The data:
○ ○ ○ ○ ○ ○ ○

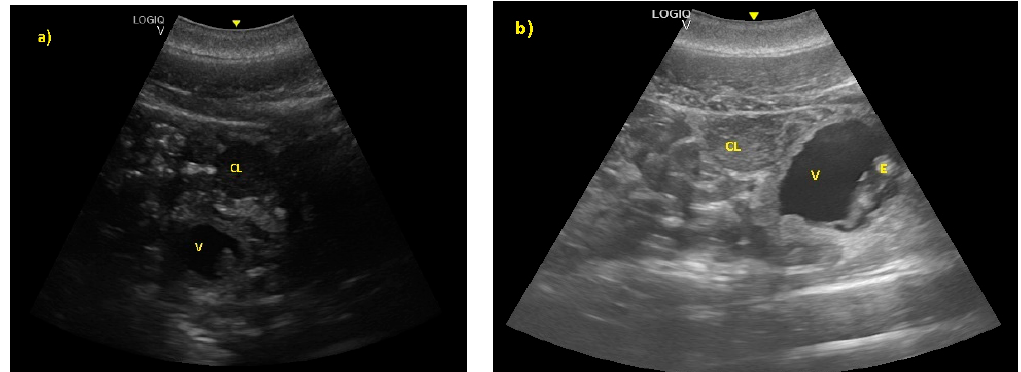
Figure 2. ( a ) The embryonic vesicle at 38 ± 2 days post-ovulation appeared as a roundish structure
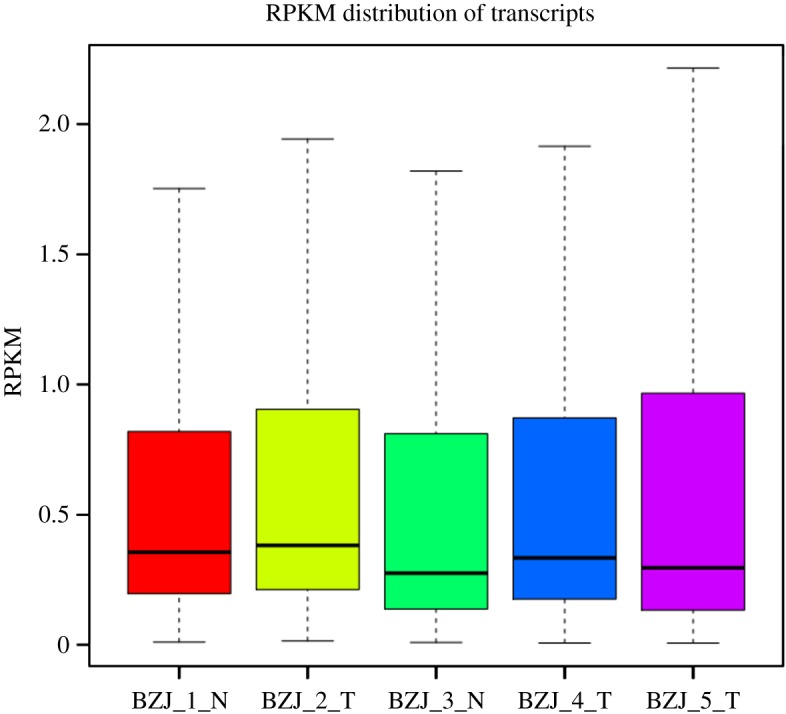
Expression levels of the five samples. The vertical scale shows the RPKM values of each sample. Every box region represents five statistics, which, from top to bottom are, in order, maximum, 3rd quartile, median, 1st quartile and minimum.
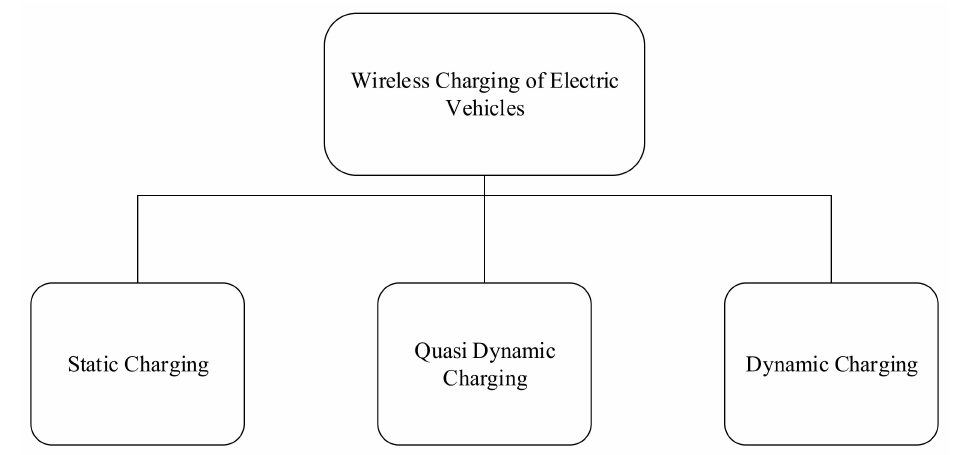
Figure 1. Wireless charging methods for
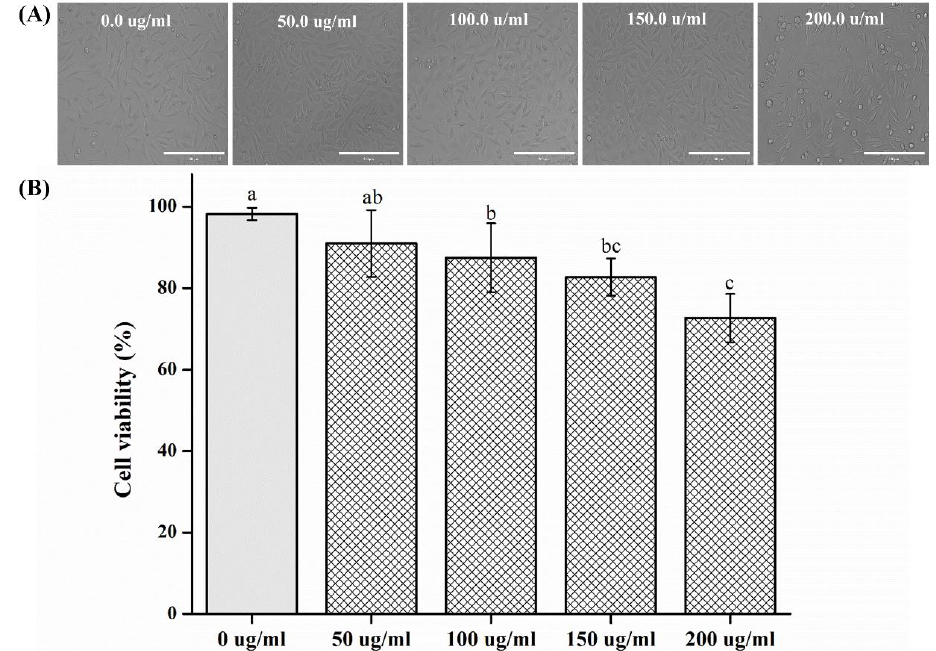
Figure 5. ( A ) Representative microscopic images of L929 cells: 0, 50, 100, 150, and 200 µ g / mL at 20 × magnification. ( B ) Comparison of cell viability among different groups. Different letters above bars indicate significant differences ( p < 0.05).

○ ○ ○ ○ ○ ○ ○

I'd like the material above repeated exactly, with the pictures omitted.

Your solution:
Figure 2. ( a ) The embryonic vesicle at 38 ± 2 days post-ovulation appeared as a roundish structure
Expression levels of the five samples. The vertical scale shows the RPKM values of each sample. Every box region represents five statistics, which, from top to bottom are, in order, maximum, 3rd quartile, median, 1st quartile and minimum.
Figure 1. Wireless charging methods for
Figure 5. ( A ) Representative microscopic images of L929 cells: 0, 50, 100, 150, and 200 µ g / mL at 20 × magnification. ( B ) Comparison of cell viability among different groups. Different letters above bars indicate significant differences ( p < 0.05).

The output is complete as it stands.